Task goal.
Given the entries that follow, write out exactly the lines starting at the one containing "Figure 5. Layer" and ending at the one containing "Figure 2. Pin", both ends included, and only those.

Data shown.
★ ★ ★ ★

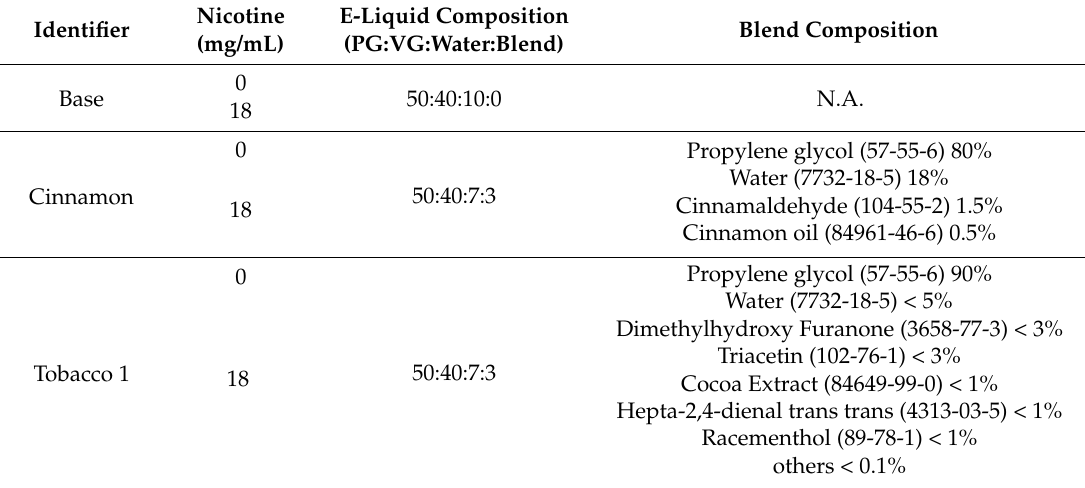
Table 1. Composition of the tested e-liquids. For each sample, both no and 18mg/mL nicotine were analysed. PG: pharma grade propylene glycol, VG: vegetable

★ ★ ★ ★

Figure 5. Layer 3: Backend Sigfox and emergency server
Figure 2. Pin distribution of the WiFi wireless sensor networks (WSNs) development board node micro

★ ★ ★ ★

Response area.
Figure 5. Layer 3: Backend Sigfox and emergency server
Figure 2. Pin distribution of the WiFi wireless sensor networks (WSNs) development board node micro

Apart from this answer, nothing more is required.